Сказав это, он захлопнул вторую часть крышки, хладнокровно закрыв ее ключом, после чего постамент с гробом стал медленно опускаться. Когда его верхняя часть скрылась в нижнем ярусе, створки за ним закрылись. Вот только тишина, подчеркивающая торжественность момента, не наступала. Снизу еще были слышны душераздирающие крики, одновременно молившие о прощении и посылавшие проклятия.
– Коля! – словно вырвавшись из крепких оков оцепенения, что есть мочи заорал Остроголов. – Коля! Останови гроб! Останови, Коля! Наверх его! Наверх!
– Мужики, стоп. Отбой, – не моргнув и глазом, Коля-Николай с нескрываемой досадой передал команду по селектору вниз. – Давайте эту гниду обратно, наверх. А жаль, хозяин.
– Нет, Коля, нет, – сказал Пал Палыч, отдавая ему ключ. – Не наше это право. Не нам судить, Коля. И это только мой грех. Мой и ничей больше. А я вас втянул в это мракобесие. Господи, слышишь, мой грех это, мой!
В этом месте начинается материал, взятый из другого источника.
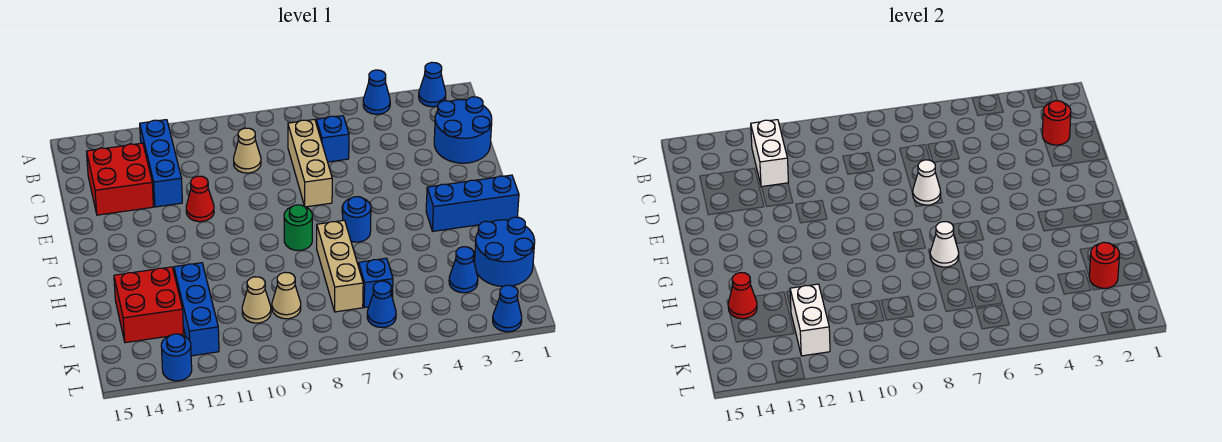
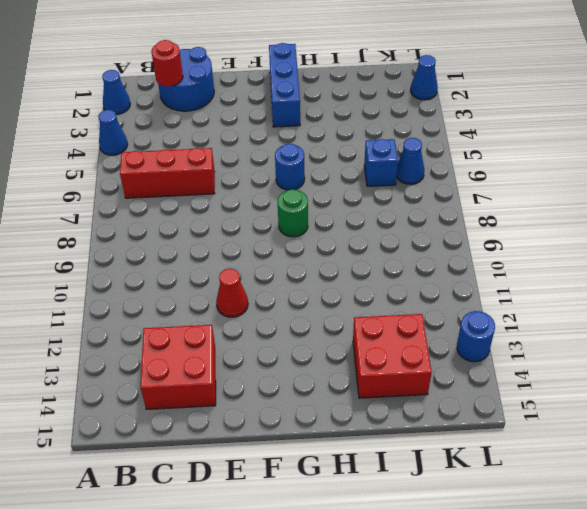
red brick B6:D6 level 1 -> blue brick C6 level 1
none -> blue brick B12:D12 level 1
none -> tan brick C7:E7 level 1
none -> tan cone C9 level 1
none -> tan brick H7:J7 level 1

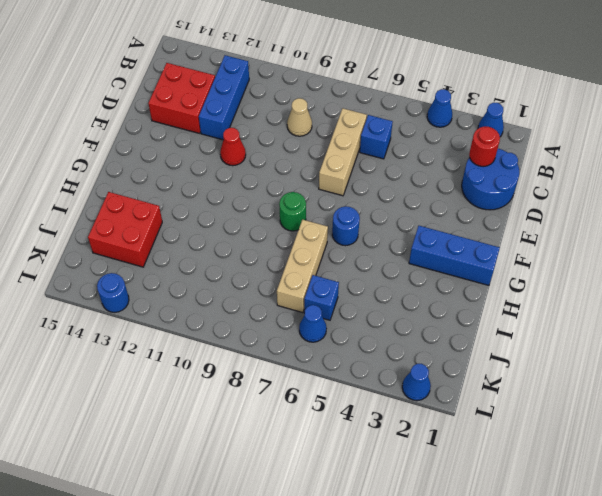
none -> blue round brick I1:J2 level 1
none -> blue brick I12:K12 level 1
none -> blue cone J3 level 1
none -> tan cone J9 level 1

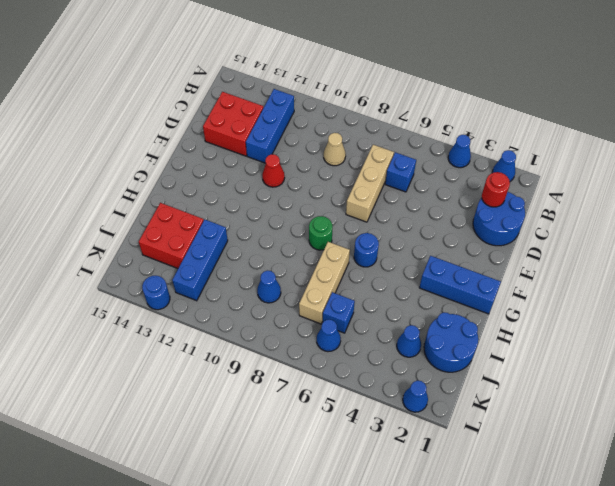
blue cone J9 level 1 -> tan cone J9 level 1
none -> tan cone J10 level 1
none -> white brick B12:C12 level 2
none -> white cone E7 level 2
none -> white cone H7 level 2

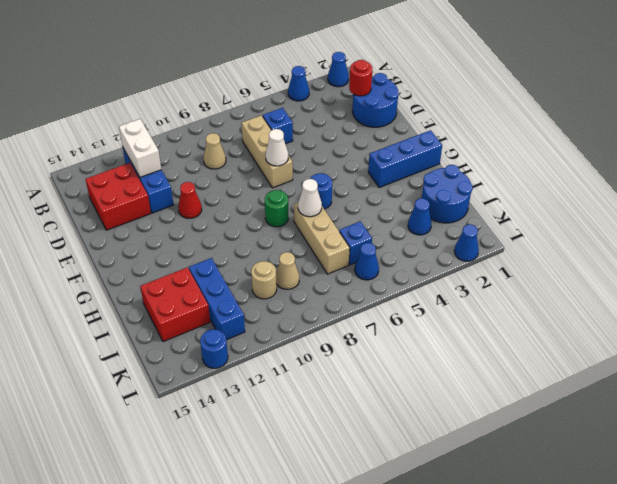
tan round brick J10 level 1 -> tan cone J10 level 1
none -> red cone I14 level 2
none -> red round brick J2 level 2
none -> white brick J12:K12 level 2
– Зря ты, Палыч, передумал, – с убийственным спокойствием ответил Николай. – Вот я бы сегодня согрешил с легкой душой. Хотя бы ради будущего своей дочери. Да и твоей тоже. Что нам теперь с ним делать?
– А с ним, боюсь, уже ничего не надо делать. Как, впрочем и со мной. Мы со Скрипченко одновременно кончились. Хотя нет. Я, наверное, раньше.
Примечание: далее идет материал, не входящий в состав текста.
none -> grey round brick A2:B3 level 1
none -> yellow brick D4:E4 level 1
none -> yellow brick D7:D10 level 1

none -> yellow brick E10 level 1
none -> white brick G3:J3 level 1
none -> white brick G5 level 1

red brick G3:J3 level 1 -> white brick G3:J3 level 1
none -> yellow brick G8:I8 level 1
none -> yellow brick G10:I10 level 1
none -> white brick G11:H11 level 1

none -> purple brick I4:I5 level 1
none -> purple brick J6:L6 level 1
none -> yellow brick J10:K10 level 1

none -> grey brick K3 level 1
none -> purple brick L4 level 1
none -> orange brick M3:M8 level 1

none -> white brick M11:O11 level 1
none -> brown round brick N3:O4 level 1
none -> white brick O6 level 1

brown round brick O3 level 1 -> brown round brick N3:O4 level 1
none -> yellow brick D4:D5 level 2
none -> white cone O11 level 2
Как и опускался, столь же неторопливо и торжественно постамент с гробом из самшитового дерева с инкрустацией, будто из преисподней, выполз наверх и как ни в чем ни бывало встал на прежнее место. Правда, с торцевой стенки от надвигавшегося жара, словно коровьим языком, слизанное лако-красочное покрытие убедительно свидетельствовало о том, что далеко не дешевое произведение канадских мастеров со всем его содержимым остановили в каких-нибудь двух шагах от этой самой преисподней.
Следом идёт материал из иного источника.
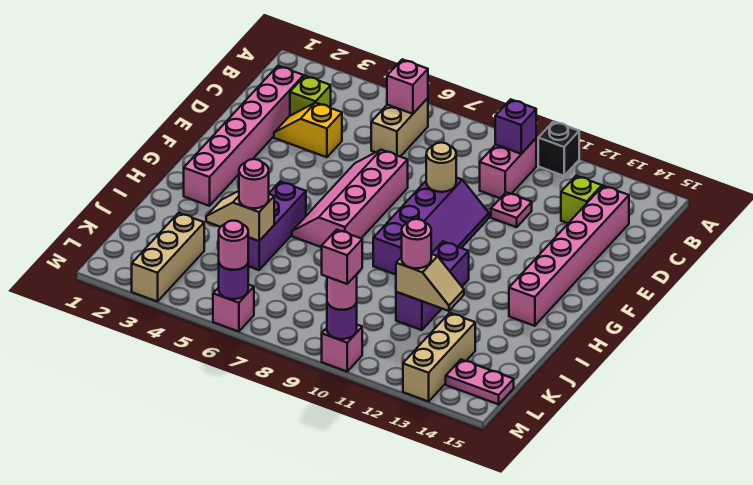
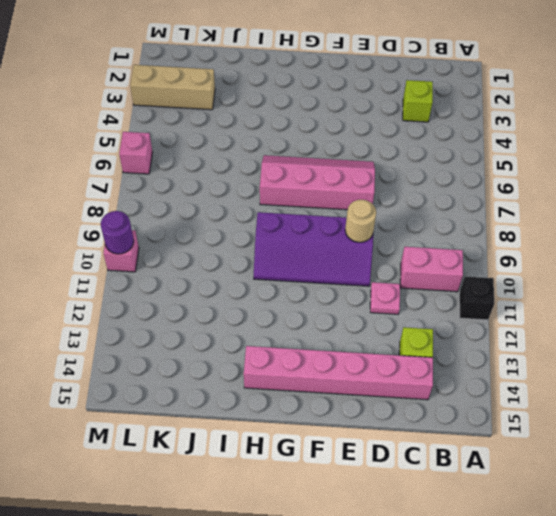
none -> tan brick B6:C6 level 1
none -> pink brick C2:H2 level 1
none -> yellow slope D3:D4 level 1 top 4
none -> purple brick H5:J5 level 1

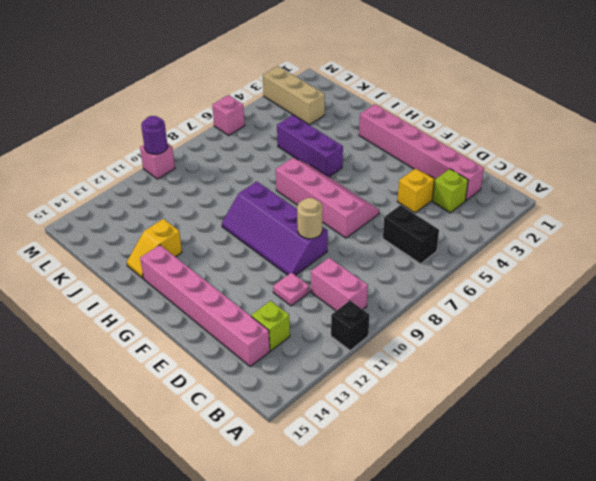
black brick B6:C6 level 1 -> tan brick B6:C6 level 1
yellow slope I13:I14 level 1 top 13 -> none
none -> purple brick H11:J11 level 1
none -> tan brick K13:M13 level 1
none -> pink plate L14:L15 level 1
none -> pink brick B6 level 2

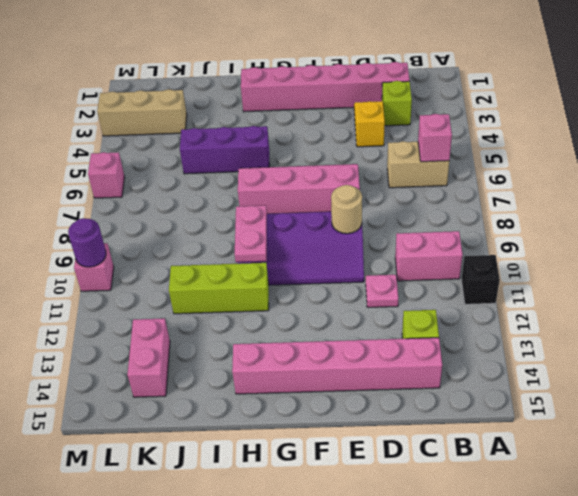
pink plate H9:H10 level 2 -> pink plate L14:L15 level 1
lime brick H11:J11 level 1 -> purple brick H11:J11 level 1
pink brick K13:K14 level 1 -> tan brick K13:M13 level 1
none -> purple brick B10 level 2
none -> tan slope J4:J5 level 2 top 5
none -> tan slope J11:J12 level 2 top 11
none -> purple round brick M6 level 2

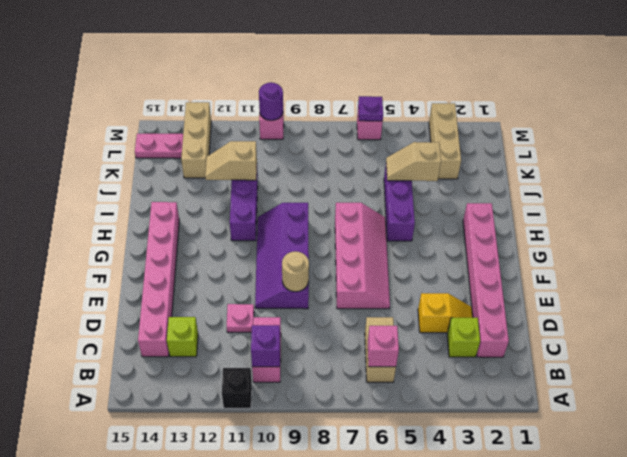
tan slope J4:J5 level 2 top 4 -> tan slope J4:J5 level 2 top 5
purple plate M6 level 2 -> purple round brick M6 level 2
none -> pink round brick J5 level 3
none -> pink round brick J11 level 3
none -> pink round brick M6 level 3
none -> pink round brick M10 level 3

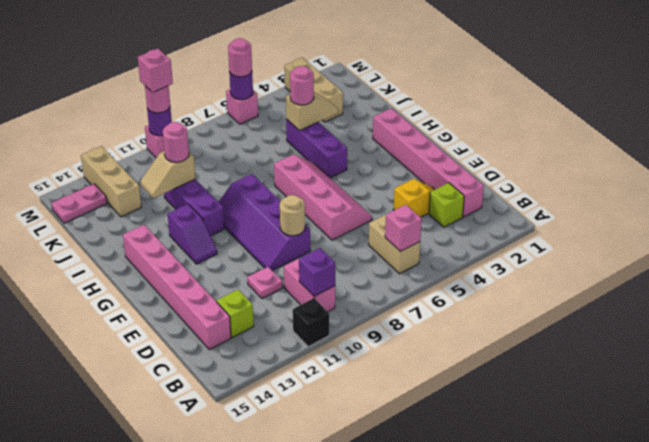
purple slope G12:H12 level 1 top H -> none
Подойдя к гробу, Николай дважды вставил ключ в боковые отверстия и дважды повернул его против часовой. Затем распахнул обе крышки, бросив холодный взгляд на содержимое. Брезгливо поморщившись, быстро отошел в сторону.
Игорь Олегович никогда не был ни шахтером, ни учителем, ни руководителем КБ на оборонном заводе, который с потрохами за гроши продали иностранным инвесторам, он не был матерью-одиночкой, выкинутой с тремя детьми на улицу за непогашение задолженности по квартплате… Он ими не был, потому что так, наверное, распорядилась судьба. И скорее всего, именно по этой причине Игорь Олегович никогда не объявлял голодовку. А жаль. Конечно бы пахло, но все-таки не так. Но разве Скрипченко можно назвать пророком в своем Отечестве? Или хотя бы человеком, способным видеть наперед?
Сейчас же он лежал в дорогом гробу и, не чувствуя ни стыда, ни едких запахов, исходивших от него, блаженно улыбался. Периодически что-то, вероятно, пробуждалось в его сознании, и тогда глаза Игоря Олеговича загорались ярким блеском, и он с необъяснимым восторгом во взоре начинал говорить одному ему понятные слова, меж тем рассчитывая на полное понимание той, к кому сейчас обращался:
– О, ты моя прудастая русалочка! Агнеска, мое уподобие! Прибрежь, прибрежь в мою сусаль. Я задымлю тебя от сызраньства. Ты со мной, Агнеска, как на штычниках засоришь ярким помножеством. Мы с тобой, диодная моя, отбрешем всю антропоцентрику и заблудвинемся, как напопятную. Агнеска, прибрежь, не пырься! Ты не страхуй, я уроложу всю обрубистость… Что? Конечно же! Дебаркадирую, как на Врубле. Запомянем с тобой на кадык вероокий – и в трахимию! На хуторобище!..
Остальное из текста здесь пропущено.